Herr Kollege Becker hat das bereits ausgesprochen. Es ist eine bewußte Vergiftung der öffentlichen Atmosphäre und der öffentlichen Meinung, wenn etwas Derartiges behauptet wird.
Ein ebenso böses Wort hat eben der Herr Professor Schmid gebraucht, als er vom „kalten Staatsstreich" gesprochen hat.
Wir widersprechen dem, und ich protestiere nachdrücklich gegen eine solche falsche Unterstellung und bewußte Vergiftung der öffentlichen Meinung.
Wir behaupten, daß wir uns mit unserer heutigen Vorlage im Rahmen des Grundgesetzes halten. Das ist im einzelnen dargelegt worden. Wir könnten noch solange reden, wir werden darüber nie zu einer Einigung kommen.
Die Verhandlungen im Rechtsausschuß gingen sehr schnell zu Ende, als der grundsätzliche Standpunkt von Ihrer Seite durch die Äußerung Ihres maßgebenden Sprechers klargelegt wurde: „Wir können dem Inkrafttreten des EVG-Vertrages niemals und unter keinen Umständen zustimmen. Da mag der Himmel einfallen, dem EVG-Vertrag wird die Sozialdemokratische Partei und Fraktion niemals zustimmen."
Nun, der Himmel wird darüber nicht einfallen, wenn der EVG-Vertrag in Kraft tritt,
sondern er wird uns vielleicht davor bewahren, daß Dinge bei uns eintreten, die sonst beim Einfallen des Himmels geschehen würden.
Wenn nämlich der Himmel einfällt, sind alle Spatzen gefangen.
Der EVG-Vertrag soll uns die Sicherheit bringen. Ich bin dem Herrn Professor Schmid dankbar, daß er sich heute ganz konkret zu dem Problem der kollektiven Sicherheit geäußert und gesagt hat: Wir sind auch von seiten der Bundesrepublik bereit, in ein System der kollektiven Sicherheit einzutreten, wenn uns damit gewährt wäre: erstens echte Sicherheit, zweitens keine Gefährdung der Wiedervereinigung und drittens volle Gleichberechtigung. Wenn Sie, meine Damen und Herren von der SPD, in den vergangenen zwei Jahren unter diesen Gesichtspunkten an die Verträge herangetreten wären, wäre es, glaube ich, eher zu einer Verständigung gekommen.

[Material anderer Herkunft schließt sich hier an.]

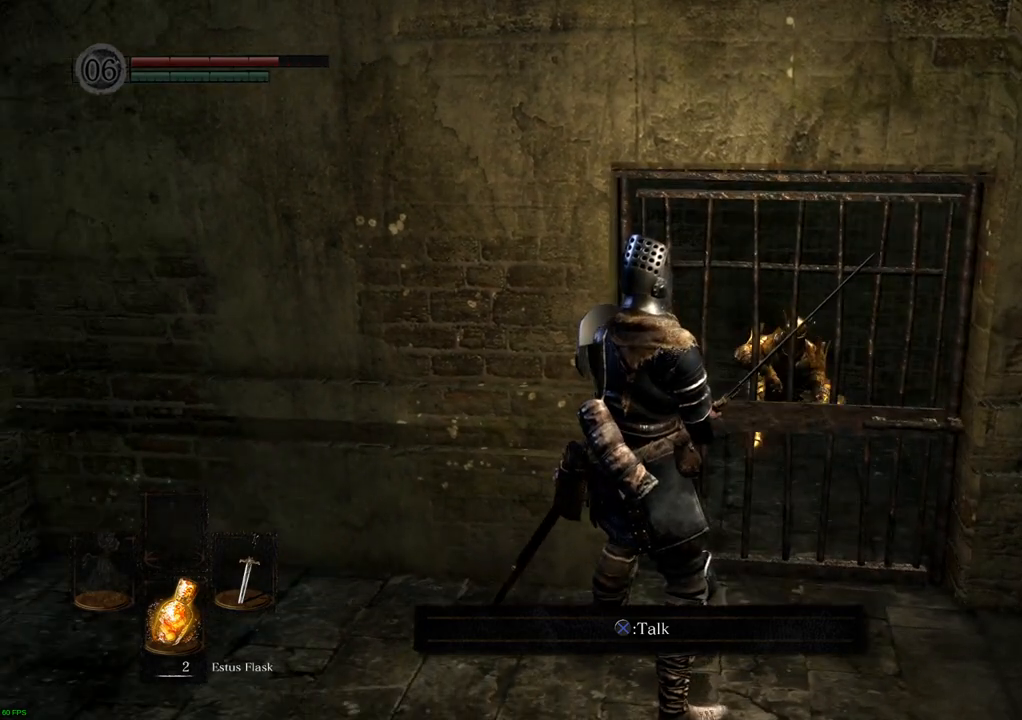
{"dt_ms": 500, "buttons": [], "left_stick": "center", "right_stick": "center", "events": []}
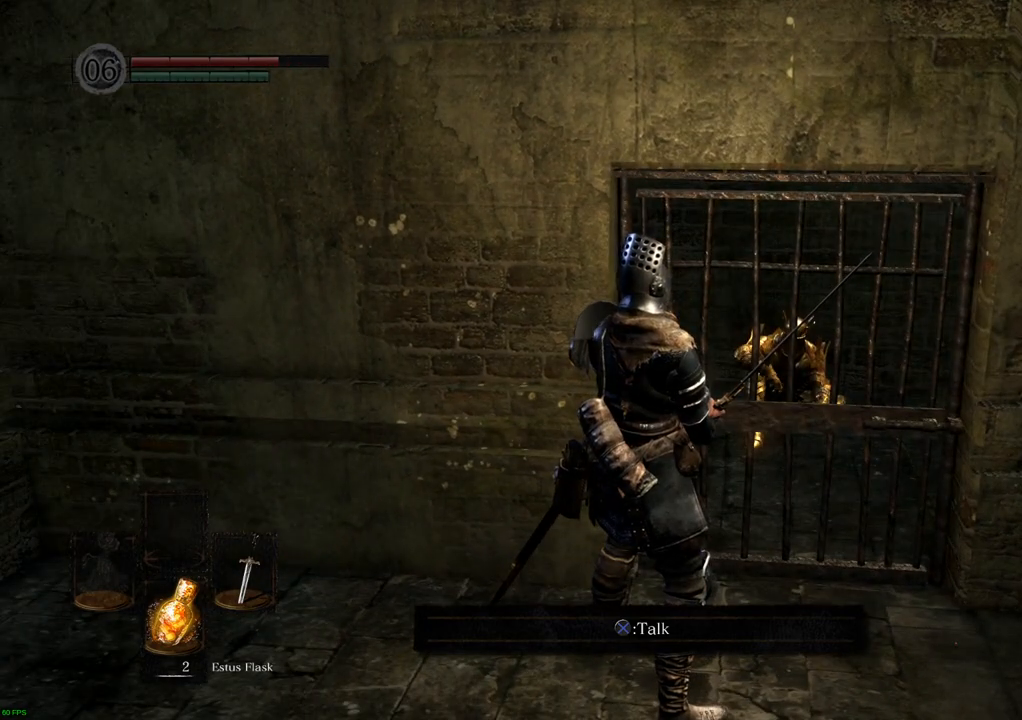
{"dt_ms": 500, "buttons": [], "left_stick": "center", "right_stick": "center", "events": [[183, "CROSS", "down"], [233, "CROSS", "up"]]}
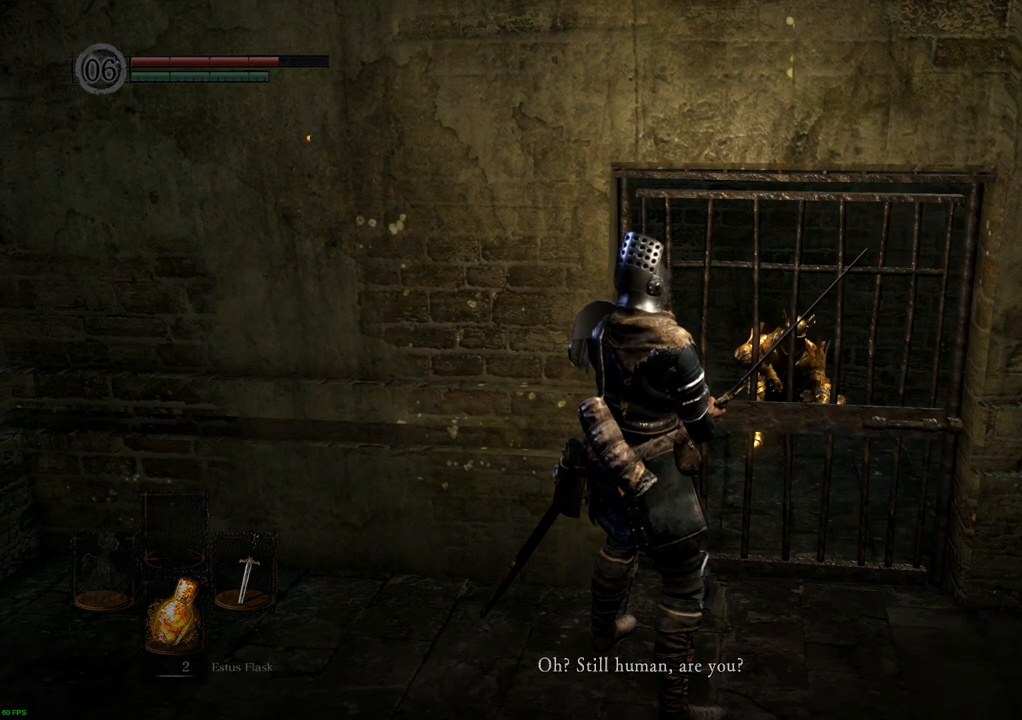
{"dt_ms": 500, "buttons": [], "left_stick": "center", "right_stick": "center", "events": []}
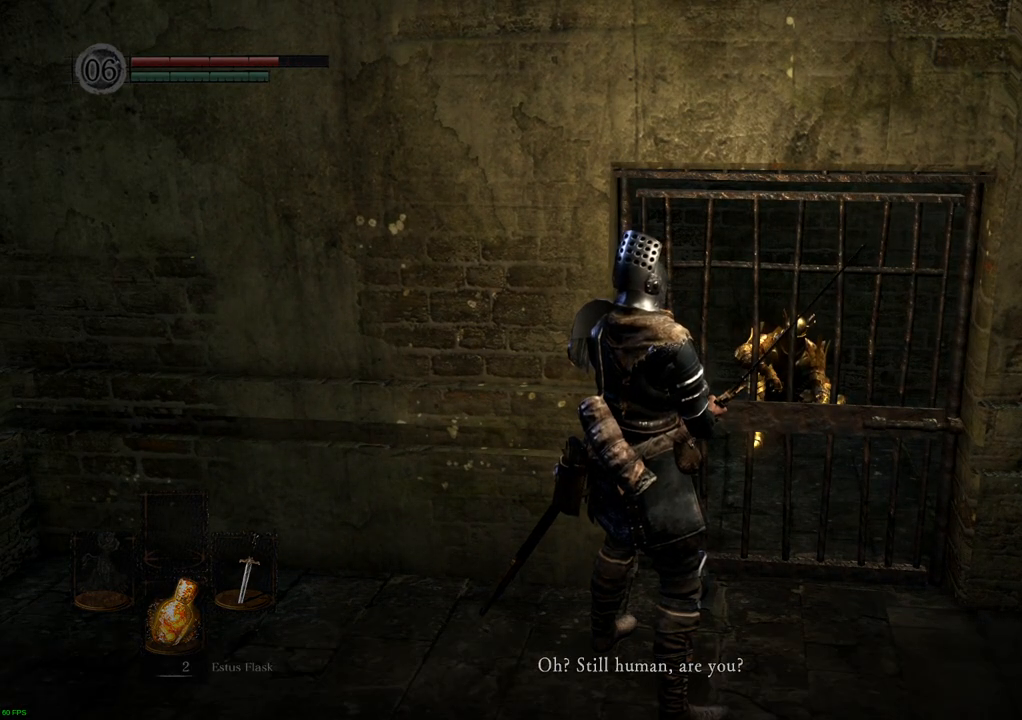
{"dt_ms": 500, "buttons": [], "left_stick": "center", "right_stick": "center", "events": []}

Wir behaupten, daß diese Forderungen in den Verträgen —
— Wir behaupten es.
— Wir unterstellen es der Nachprüfung des Gerichts, wenn Sie das Spiel weiter treiben wollen,
Genau so wenig wollen wir heute etwa Verfassungsgrundsätze beseitigen, wie das hier im Zusammenhang mit dem bösen Wort vom kalten Staatsstreich, das gefallen ist, gesagt worden ist. Es wird an den unverbrüchlichen Teil des Art. 79
— den Abs. 3 — in keiner Weise gerührt. Insbesondere verstoßen auch die Verträge — das möchte ich hier ausdrücklich feststellen — in keiner ihrer Bestimmungen gegen diesen Teil, gegen den unabänderlichen Abs. 3 des Art. 79 des Grundgesetzes. Was wir aber nicht anerkennen, das ist, daß der Abs. 1 nicht abänderbar sei bzw. nicht ergänzt werden könne. Der Abs. 1 hat diesen Schutz nicht und gehört auch nicht zum sogenannten Verfassungskern. Es könnte darin — darüber war sich die Mehrheit im Ausschuß einig, wie sie es auch hier ist — wiederum bestimmt werden, daß eine Verfassungsdurchbrechung zulässig sei.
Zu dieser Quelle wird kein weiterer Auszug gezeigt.